Records from a dataset:
- Opening Delimiter -
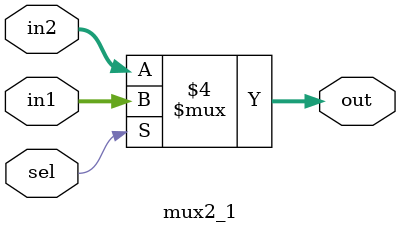
<source format=v>
module mux2_1
(
    input wire	[1:0] in1,
    input wire [1:0] in2,
    input wire sel,
    
    output reg [1:0] out 
);
always@(*)
    if(sel == 1'b1)
        out = in1;
    else
        out = in2;
/*
assign out = (sel == 1'b1) ? in1:in2;
always@(*)
    case(sel)
        1'b1: out = in1;
        1'b0: out = in2;
        default: out = in1;//不能列举所有情况，加default
    endcase
*/



endmodule      
</source>
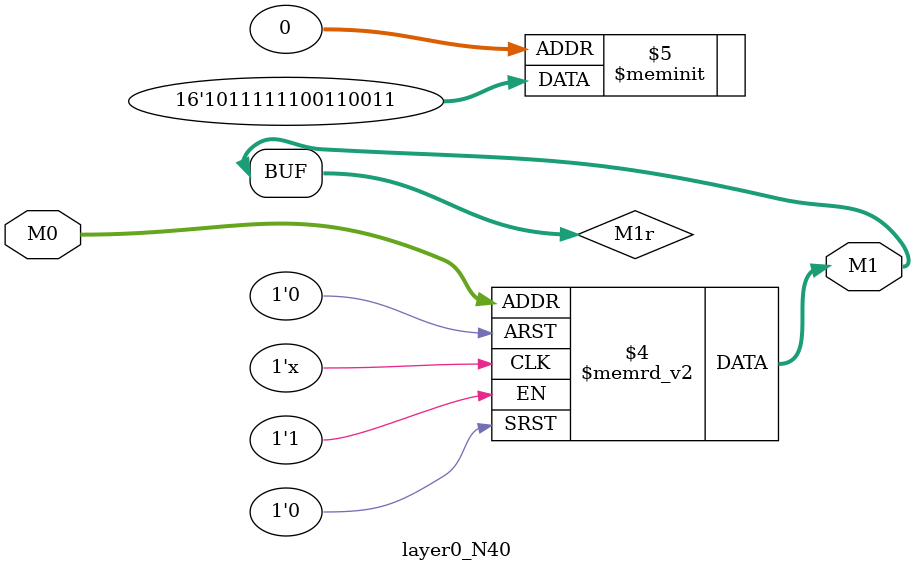
<source format=v>
module layer0_N40 ( input [2:0] M0, output [1:0] M1 );

	(*rom_style = "distributed" *) reg [1:0] M1r;
	assign M1 = M1r;
	always @ (M0) begin
		case (M0)
			3'b000: M1r = 2'b11;
			3'b100: M1r = 2'b11;
			3'b010: M1r = 2'b11;
			3'b110: M1r = 2'b11;
			3'b001: M1r = 2'b00;
			3'b101: M1r = 2'b11;
			3'b011: M1r = 2'b00;
			3'b111: M1r = 2'b10;

		endcase
	end
endmodule

</source>
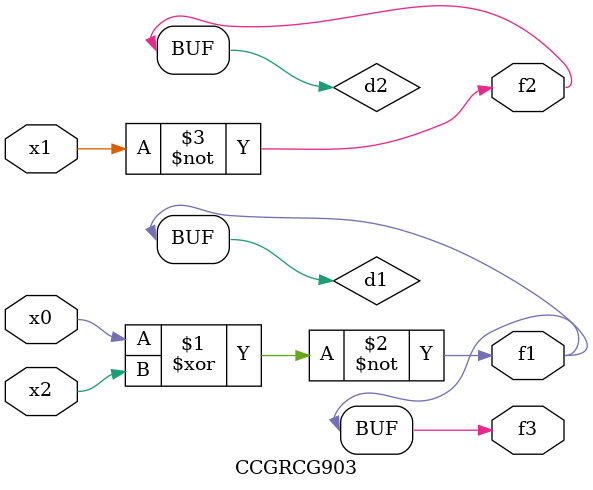
<source format=v>
module CCGRCG903(
	input x0, x1, x2,
	output f1, f2, f3
);

	wire d1, d2, d3;

	xnor (d1, x0, x2);
	nand (d2, x1);
	nor (d3, x1, x2);
	assign f1 = d1;
	assign f2 = d2;
	assign f3 = d1;
endmodule

</source>
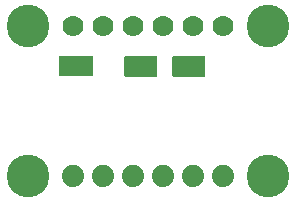
<source format=gbr>
G04 EAGLE Gerber RS-274X export*
G75*
%MOMM*%
%FSLAX34Y34*%
%LPD*%
%INSoldermask Bottom*%
%IPPOS*%
%AMOC8*
5,1,8,0,0,1.08239X$1,22.5*%
G01*
%ADD10C,1.778000*%
%ADD11C,1.879600*%
%ADD12C,3.617600*%
%ADD13R,2.921000X1.651000*%

G36*
X133468Y109236D02*
X133468Y109236D01*
X133587Y109243D01*
X133625Y109256D01*
X133666Y109261D01*
X133776Y109304D01*
X133889Y109341D01*
X133924Y109363D01*
X133961Y109378D01*
X134057Y109448D01*
X134158Y109511D01*
X134186Y109541D01*
X134219Y109564D01*
X134295Y109656D01*
X134376Y109743D01*
X134396Y109778D01*
X134421Y109809D01*
X134472Y109917D01*
X134530Y110021D01*
X134540Y110061D01*
X134557Y110097D01*
X134579Y110214D01*
X134609Y110329D01*
X134613Y110390D01*
X134617Y110410D01*
X134615Y110430D01*
X134619Y110490D01*
X134619Y125730D01*
X134604Y125848D01*
X134597Y125967D01*
X134584Y126005D01*
X134579Y126046D01*
X134536Y126156D01*
X134499Y126269D01*
X134477Y126304D01*
X134462Y126341D01*
X134393Y126437D01*
X134329Y126538D01*
X134299Y126566D01*
X134276Y126599D01*
X134184Y126675D01*
X134097Y126756D01*
X134062Y126776D01*
X134031Y126801D01*
X133923Y126852D01*
X133819Y126910D01*
X133779Y126920D01*
X133743Y126937D01*
X133626Y126959D01*
X133511Y126989D01*
X133451Y126993D01*
X133431Y126997D01*
X133410Y126995D01*
X133350Y126999D01*
X107950Y126999D01*
X107832Y126984D01*
X107713Y126977D01*
X107675Y126964D01*
X107634Y126959D01*
X107524Y126916D01*
X107411Y126879D01*
X107376Y126857D01*
X107339Y126842D01*
X107243Y126773D01*
X107142Y126709D01*
X107114Y126679D01*
X107081Y126656D01*
X107006Y126564D01*
X106924Y126477D01*
X106904Y126442D01*
X106879Y126411D01*
X106828Y126303D01*
X106770Y126199D01*
X106760Y126159D01*
X106743Y126123D01*
X106721Y126006D01*
X106691Y125891D01*
X106687Y125831D01*
X106683Y125811D01*
X106684Y125804D01*
X106683Y125802D01*
X106684Y125786D01*
X106681Y125730D01*
X106681Y110490D01*
X106696Y110372D01*
X106703Y110253D01*
X106716Y110215D01*
X106721Y110174D01*
X106764Y110064D01*
X106801Y109951D01*
X106823Y109916D01*
X106838Y109879D01*
X106908Y109783D01*
X106971Y109682D01*
X107001Y109654D01*
X107024Y109621D01*
X107116Y109546D01*
X107203Y109464D01*
X107238Y109444D01*
X107269Y109419D01*
X107377Y109368D01*
X107481Y109310D01*
X107521Y109300D01*
X107557Y109283D01*
X107674Y109261D01*
X107789Y109231D01*
X107850Y109227D01*
X107870Y109223D01*
X107890Y109225D01*
X107950Y109221D01*
X133350Y109221D01*
X133468Y109236D01*
G37*
G36*
X174108Y109236D02*
X174108Y109236D01*
X174227Y109243D01*
X174265Y109256D01*
X174306Y109261D01*
X174416Y109304D01*
X174529Y109341D01*
X174564Y109363D01*
X174601Y109378D01*
X174697Y109448D01*
X174798Y109511D01*
X174826Y109541D01*
X174859Y109564D01*
X174935Y109656D01*
X175016Y109743D01*
X175036Y109778D01*
X175061Y109809D01*
X175112Y109917D01*
X175170Y110021D01*
X175180Y110061D01*
X175197Y110097D01*
X175219Y110214D01*
X175249Y110329D01*
X175253Y110390D01*
X175257Y110410D01*
X175255Y110430D01*
X175259Y110490D01*
X175259Y125730D01*
X175244Y125848D01*
X175237Y125967D01*
X175224Y126005D01*
X175219Y126046D01*
X175176Y126156D01*
X175139Y126269D01*
X175117Y126304D01*
X175102Y126341D01*
X175033Y126437D01*
X174969Y126538D01*
X174939Y126566D01*
X174916Y126599D01*
X174824Y126675D01*
X174737Y126756D01*
X174702Y126776D01*
X174671Y126801D01*
X174563Y126852D01*
X174459Y126910D01*
X174419Y126920D01*
X174383Y126937D01*
X174266Y126959D01*
X174151Y126989D01*
X174091Y126993D01*
X174071Y126997D01*
X174050Y126995D01*
X173990Y126999D01*
X148590Y126999D01*
X148472Y126984D01*
X148353Y126977D01*
X148315Y126964D01*
X148274Y126959D01*
X148164Y126916D01*
X148051Y126879D01*
X148016Y126857D01*
X147979Y126842D01*
X147883Y126773D01*
X147782Y126709D01*
X147754Y126679D01*
X147721Y126656D01*
X147646Y126564D01*
X147564Y126477D01*
X147544Y126442D01*
X147519Y126411D01*
X147468Y126303D01*
X147410Y126199D01*
X147400Y126159D01*
X147383Y126123D01*
X147361Y126006D01*
X147331Y125891D01*
X147327Y125831D01*
X147323Y125811D01*
X147324Y125804D01*
X147323Y125802D01*
X147324Y125786D01*
X147321Y125730D01*
X147321Y110490D01*
X147336Y110372D01*
X147343Y110253D01*
X147356Y110215D01*
X147361Y110174D01*
X147404Y110064D01*
X147441Y109951D01*
X147463Y109916D01*
X147478Y109879D01*
X147548Y109783D01*
X147611Y109682D01*
X147641Y109654D01*
X147664Y109621D01*
X147756Y109546D01*
X147843Y109464D01*
X147878Y109444D01*
X147909Y109419D01*
X148017Y109368D01*
X148121Y109310D01*
X148161Y109300D01*
X148197Y109283D01*
X148314Y109261D01*
X148429Y109231D01*
X148490Y109227D01*
X148510Y109223D01*
X148530Y109225D01*
X148590Y109221D01*
X173990Y109221D01*
X174108Y109236D01*
G37*
D10*
X63500Y152400D03*
X88900Y152400D03*
X114300Y152400D03*
X139700Y152400D03*
X165100Y152400D03*
X190500Y152400D03*
D11*
X63500Y25400D03*
X88900Y25400D03*
X114300Y25400D03*
X139700Y25400D03*
X165100Y25400D03*
X190500Y25400D03*
D12*
X25400Y152400D03*
X228600Y152400D03*
X25400Y25400D03*
X228600Y25400D03*
D13*
X66040Y118110D03*
M02*

</source>
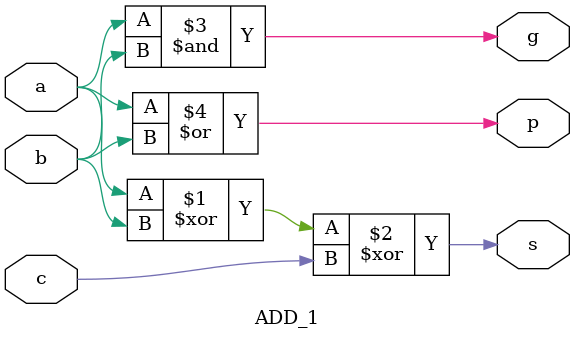
<source format=v>
module ADD_1(
	input a,b,c,
	output g,p,s
	);
	assign s = a ^ b ^ c;
	assign g = a & b;
	assign p = a | b;
endmodule
</source>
- Closing Delimiter -
* _Exercise_: Output only an exact transcription of the lines above from the one with "X175112Y109917D01*" up to and including the one with "X174702Y126776D01*".

* _Response to this task_:
X175112Y109917D01*
X175170Y110021D01*
X175180Y110061D01*
X175197Y110097D01*
X175219Y110214D01*
X175249Y110329D01*
X175253Y110390D01*
X175257Y110410D01*
X175255Y110430D01*
X175259Y110490D01*
X175259Y125730D01*
X175244Y125848D01*
X175237Y125967D01*
X175224Y126005D01*
X175219Y126046D01*
X175176Y126156D01*
X175139Y126269D01*
X175117Y126304D01*
X175102Y126341D01*
X175033Y126437D01*
X174969Y126538D01*
X174939Y126566D01*
X174916Y126599D01*
X174824Y126675D01*
X174737Y126756D01*
X174702Y126776D01*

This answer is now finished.